Given a string s, partition s such that every substring of the partition is a palindrome.

Return the minimum cuts needed for a palindrome partitioning of s.

For example, given s = "aab",
Return 1 since the palindrome partitioning ["aa","b"] could be produced using 1 cut.
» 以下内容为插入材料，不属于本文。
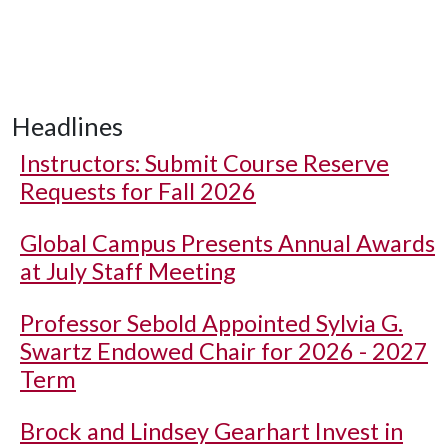
Headlines
Instructors: Submit Course Reserve
Requests for Fall 2026
Global Campus Presents Annual Awards
at July Staff Meeting
Professor Sebold Appointed Sylvia G.
Swartz Endowed Chair for 2026 - 2027
Term
Brock and Lindsey Gearhart Invest in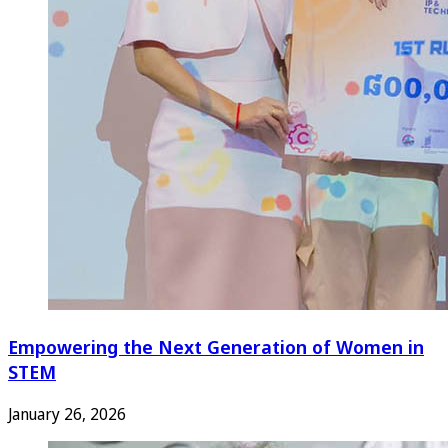
Empowering the Next Generation of Women in
STEM
January 26, 2026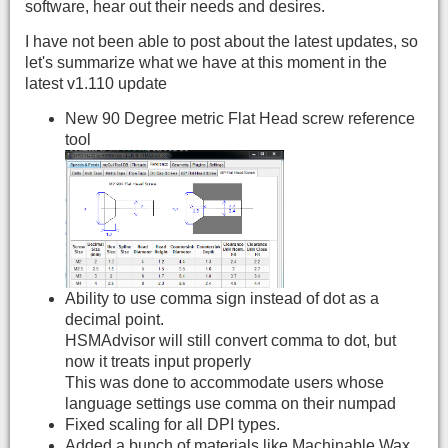
software, hear out their needs and desires.
I have not been able to post about the latest updates, so
let's summarize what we have at this moment in the
latest v1.110 update
New 90 Degree metric Flat Head screw reference
tool
Ability to use comma sign instead of dot as a
decimal point.
HSMAdvisor will still convert comma to dot, but
now it treats input properly
This was done to accommodate users whose
language settings use comma on their numpad
Fixed scaling for all DPI types.
Added a bunch of materials like Machinable Wax,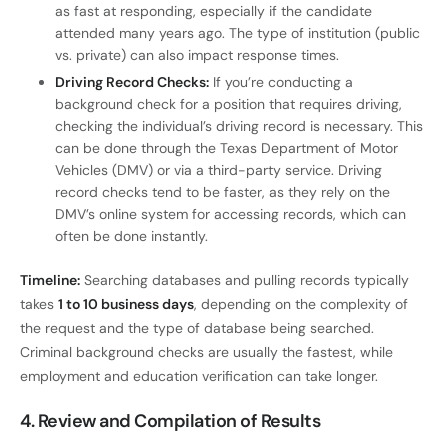
as fast at responding, especially if the candidate
attended many years ago. The type of institution (public
vs. private) can also impact response times.
Driving Record Checks:
If you’re conducting a
background check for a position that requires driving,
checking the individual’s driving record is necessary. This
can be done through the Texas Department of Motor
Vehicles (DMV) or via a third-party service. Driving
record checks tend to be faster, as they rely on the
DMV’s online system for accessing records, which can
often be done instantly.
Timeline:
Searching databases and pulling records typically
takes
1 to 10 business days
, depending on the complexity of
the request and the type of database being searched.
Criminal background checks are usually the fastest, while
employment and education verification can take longer.
4. Review and Compilation of Results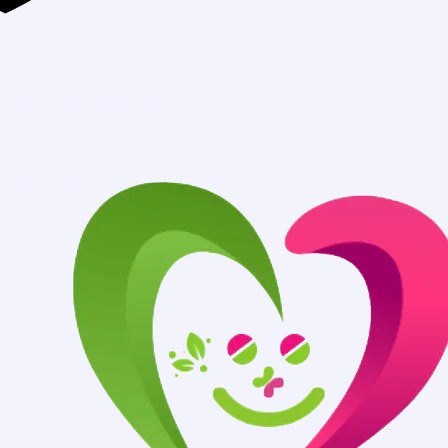
Authentic Medici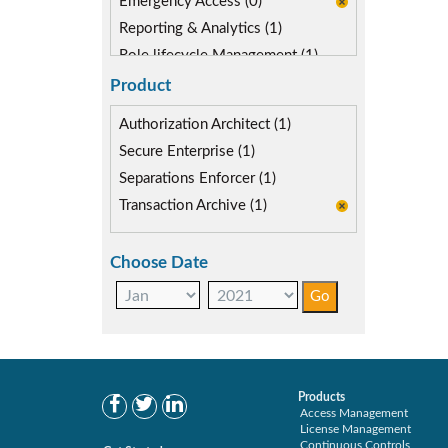
Emergency Access (0)
Reporting & Analytics (1)
Role lifecycle Management (1)
SAP FIORI (0)
Product
SAP S/4HANA Migration (0)
Authorization Architect (1)
SoD Mitigation (0)
Secure Enterprise (1)
User Transaction Monitoring (1)
Separations Enforcer (1)
Transaction Archive (1)
Choose Date
Products
Access Management
License Management
Continuous Controls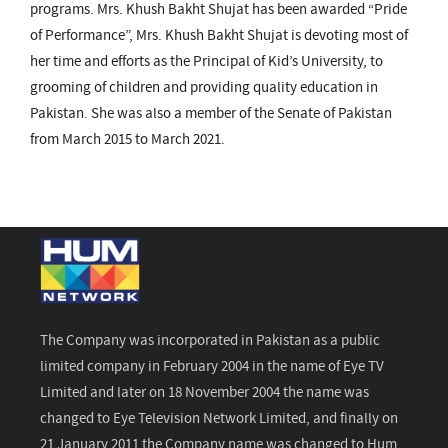
programs. Mrs. Khush Bakht Shujat has been awarded “Pride
of Performance”, Mrs. Khush Bakht Shujat is devoting most of
her time and efforts as the Principal of Kid’s University, to
grooming of children and providing quality education in
Pakistan. She was also a member of the Senate of Pakistan
from March 2015 to March 2021.
The Company was incorporated in Pakistan as a public
limited company in February 2004 in the name of Eye TV
Limited and later on 18 November 2004 the name was
changed to Eye Television Network Limited, and finally on
21 January 2011 the Company name was changed to Hum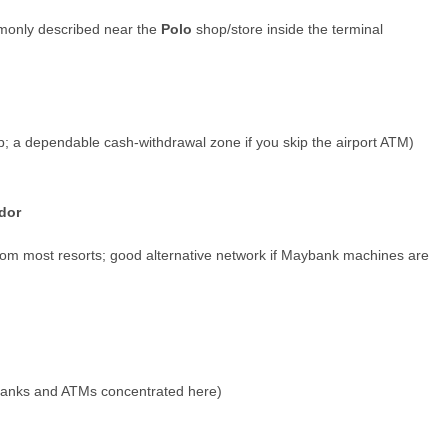
monly described near the
Polo
shop/store inside the terminal
ip; a dependable cash-withdrawal zone if you skip the airport ATM)
dor
rom most resorts; good alternative network if Maybank machines are
banks and ATMs concentrated here)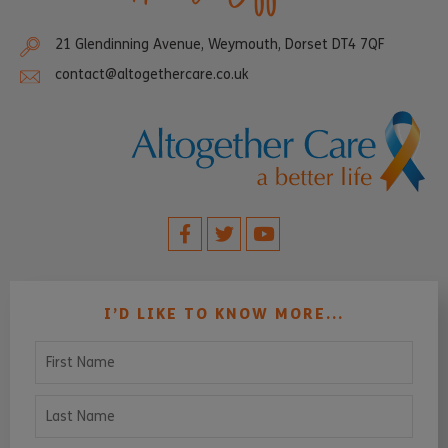
21 Glendinning Avenue, Weymouth, Dorset DT4 7QF
contact@altogethercare.co.uk
I’D LIKE TO KNOW MORE...
First Name
Last Name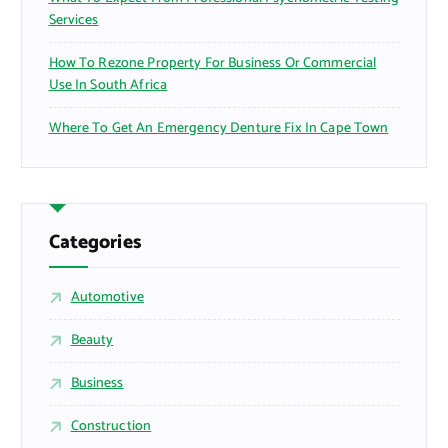
Services
How To Rezone Property For Business Or Commercial
Use In South Africa
Where To Get An Emergency Denture Fix In Cape Town
Categories
Automotive
Beauty
Business
Construction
方法一DFS: Time Limit Exceeded

void dfs(string s, int depth, int &Min)
{
if(s.size() < 1)
{
if(Min > depth-1) Min = depth-1;
return;
}
for(int i = s.size()-1; i >= 0; i--)
{
if(s[i] != s[0])continue;
int begin = 0;
int end = i;
while(begin < end)
{
if(s[begin] == s[end])
{
begin++;
end--;
}
else
break;
}
if(begin >= end)
dfs(s.substr(i+1), depth+1, Min);
}
}
int minCut(string s) {
// IMPORTANT: Please reset any member data you declared, as
// the same Solution instance will be reused for each test case.
int Min = s.size();
vector<string> path;
dfs(s,0,Min);
return Min;
}

方法二DP: Accepted

定义函数
D[i,n] = 区间[i,n]之间最小的cut数，n为字符串长度
a b a b b b a b b a b a
i n
如果现在求[i,n]之间的最优解？应该是多少？简单看一看，至少有下面一个解
a b a b b b a b b a b a
i j j+1 n
此时 D[i,n] = min(D[i, j] + D[j+1,n]) i<=j <n。这是个二维的函数，实际写代码时维护比较麻烦。所以要转换成一维DP。如果每次，从i往右扫描，每找到一个回文就算一次DP的话，就可以转换为
D[i] = 区间[i,n]之间最小的cut数，n为字符串长度，则,
D[i] = min(1+D[j+1] ) i<=j <n
有个转移函数之后，一个问题出现了，就是如何判断[i,j]是否是回文？每次都从i到j比较一遍？太浪费了，这里也是一个DP问题。
定义函数
P[i][j] = true if [i,j]为回文
那么
P[i][j] = ((str[i] == str[j]) && (P[i+1][j-1]));

int minCut(string s) {
// IMPORTANT: Please reset any member data you declared, as
// the same Solution instance will be reused for each test case.
int len = s.size();
int* dp = new int[len+1];
for(int i=len; i>=0; i--)
dp[i] = len-i;
bool** matrix = new bool*[len];
for(int i=0; i<len; i++)
{
matrix[i] = new bool[len];
memset(matrix[i], false, sizeof(bool)*len);
}
for(int i=len-1; i>=0; i--)
for(int j=i; j<len; j++)
{
if(s[i] == s[j] && (j-i<2 || matrix[i+1][j-1]))
{
matrix[i][j] = true;
dp[i] = min(dp[i], dp[j+1]+1);
}
}
return dp[0]-1;
}